(Stored data entries)

◆ ◆ ◆ ◆ ◆

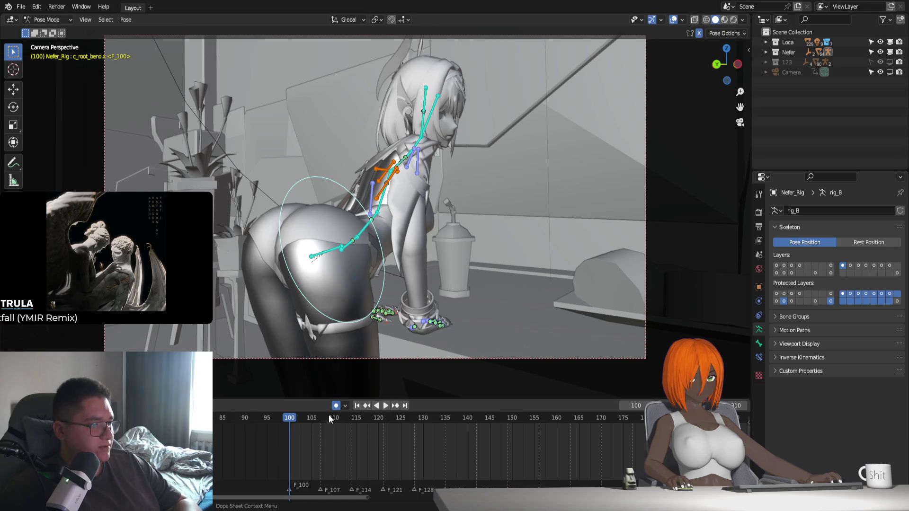
Clear all bone transforms, then clear bone locations, and check the pose.
click(125, 20)
mouse_move(144, 32)
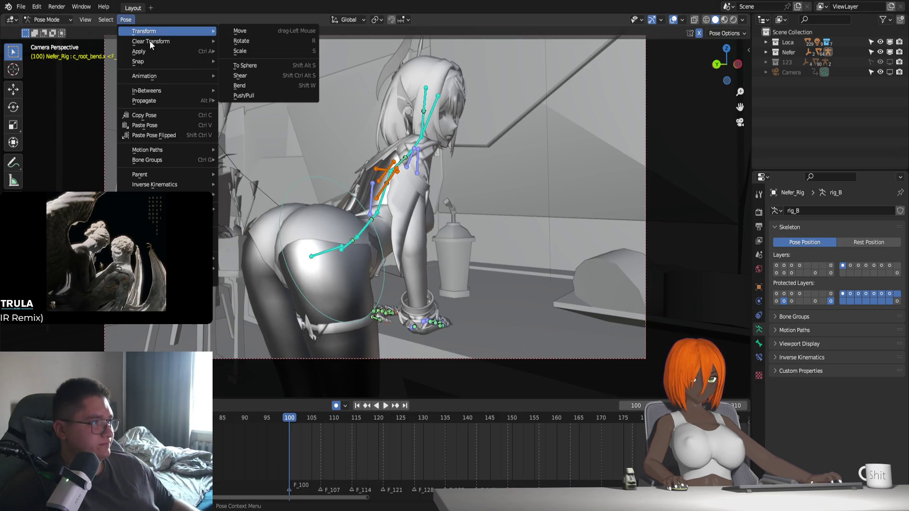
mouse_move(175, 41)
click(244, 39)
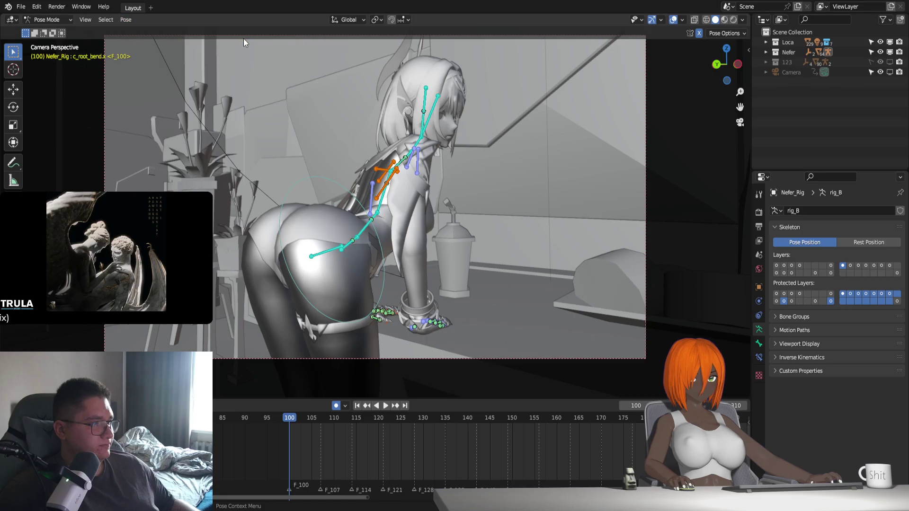
click(126, 19)
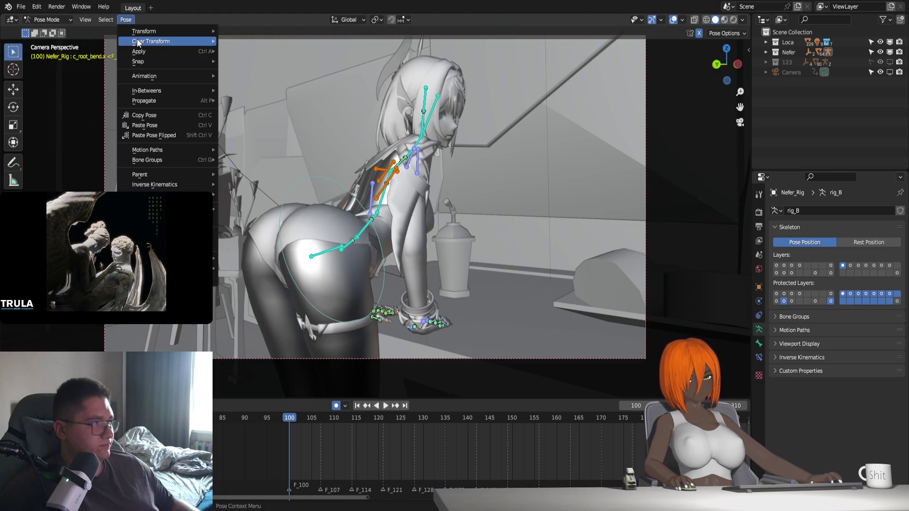
mouse_move(175, 42)
click(243, 41)
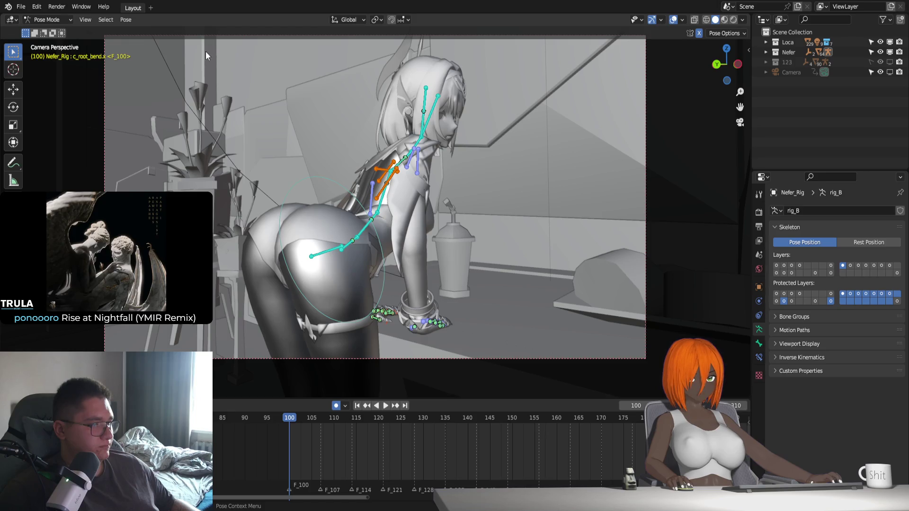
click(131, 21)
click(264, 48)
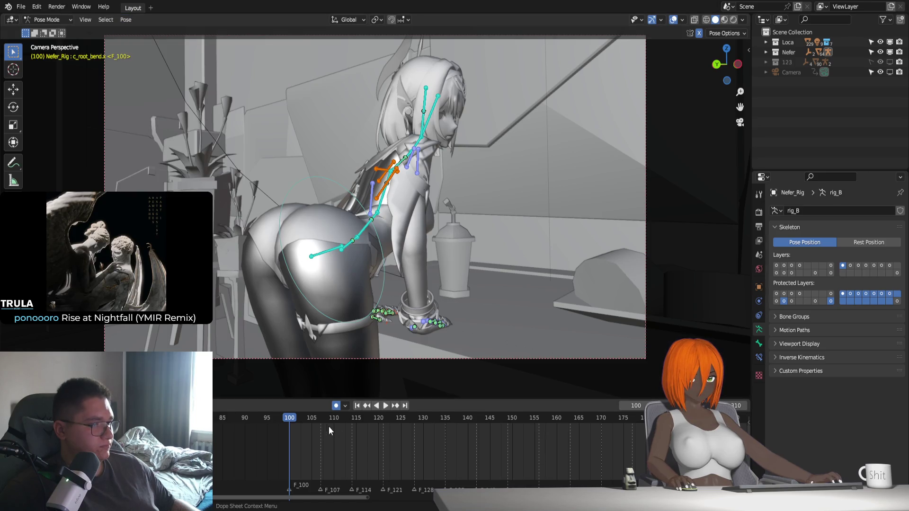
drag(311, 425, 289, 421)
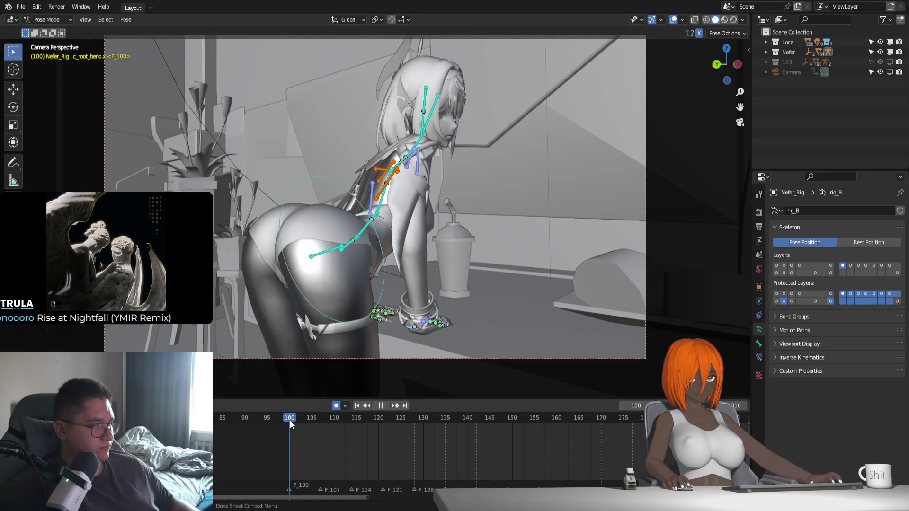
Reset the circular root bone, key it at frame 100, and raise it slightly.
click(381, 242)
click(125, 20)
mouse_move(175, 41)
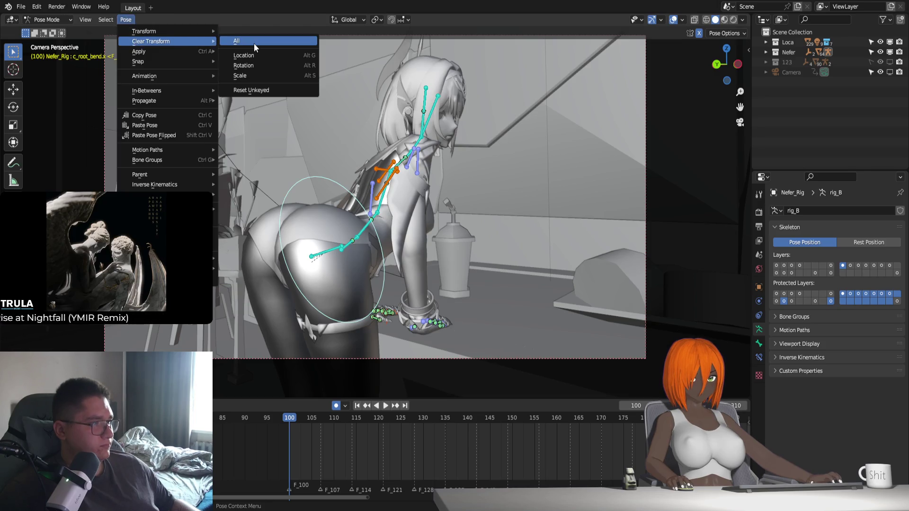
click(254, 43)
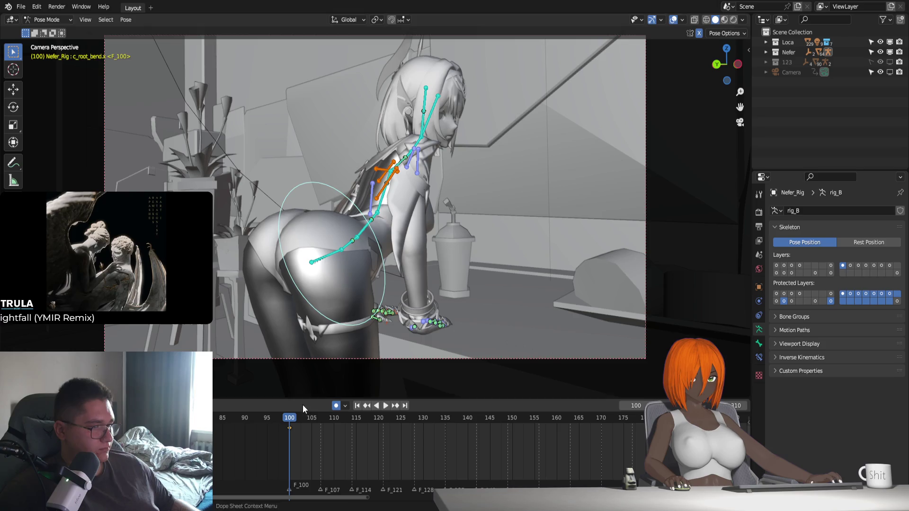
key(r)
key(Escape)
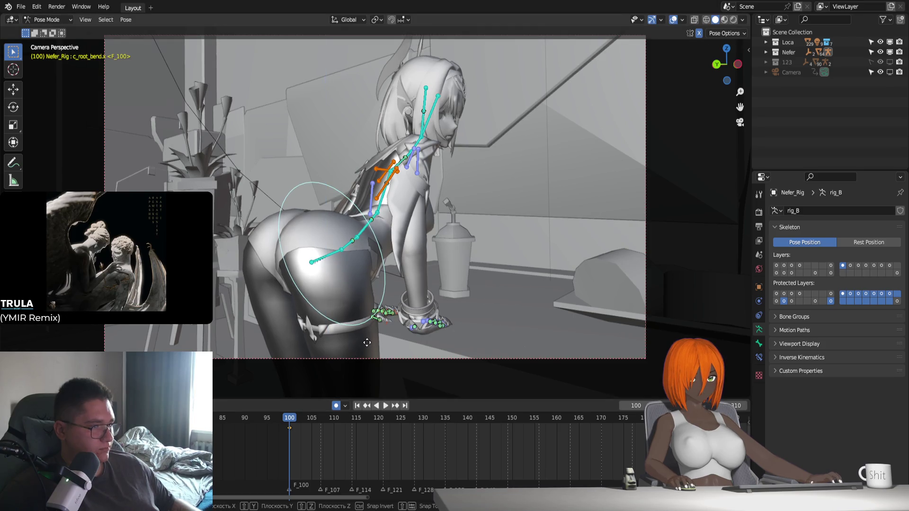
key(g)
key(Return)
Move the root bone on Z at frame 107 and key it.
click(318, 419)
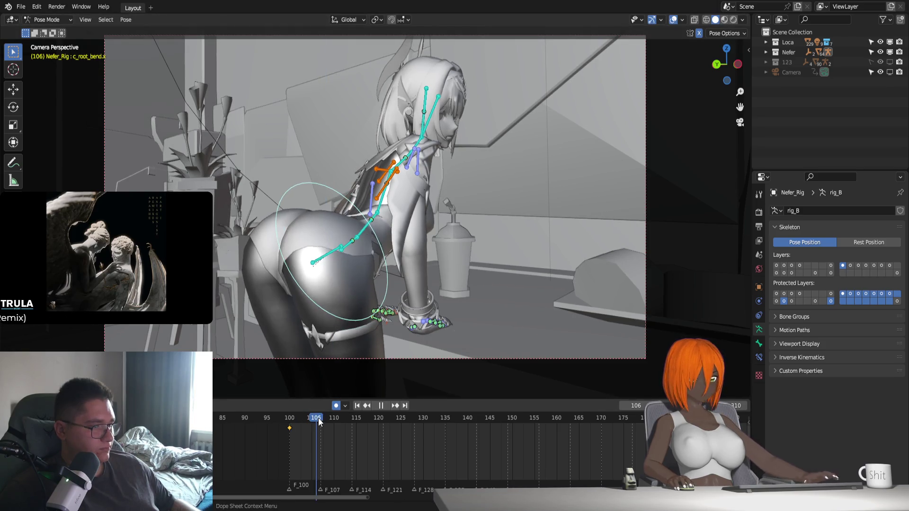
key(g)
key(z)
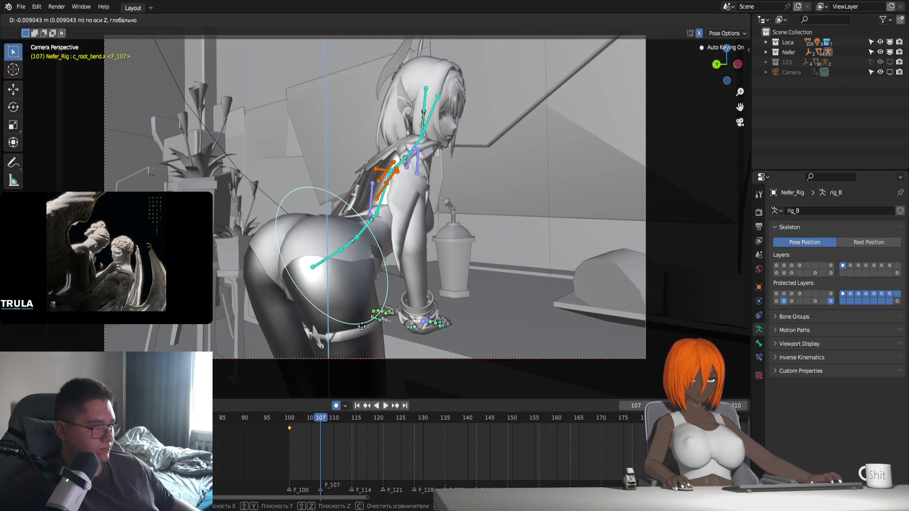
click(361, 326)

◆ ◆ ◆ ◆ ◆

**Activity:** The records above are to be duplicated exactly, pictures left out.

**Output of the task:**
Clear all bone transforms, then clear bone locations, and check the pose.
click(125, 20)
mouse_move(144, 32)
mouse_move(175, 41)
click(244, 39)
click(126, 19)
mouse_move(175, 42)
click(243, 41)
click(131, 21)
click(264, 48)
drag(311, 425, 289, 421)
Reset the circular root bone, key it at frame 100, and raise it slightly.
click(381, 242)
click(125, 20)
mouse_move(175, 41)
click(254, 43)
key(r)
key(Escape)
key(g)
key(Return)
Move the root bone on Z at frame 107 and key it.
click(318, 419)
key(g)
key(z)
click(361, 326)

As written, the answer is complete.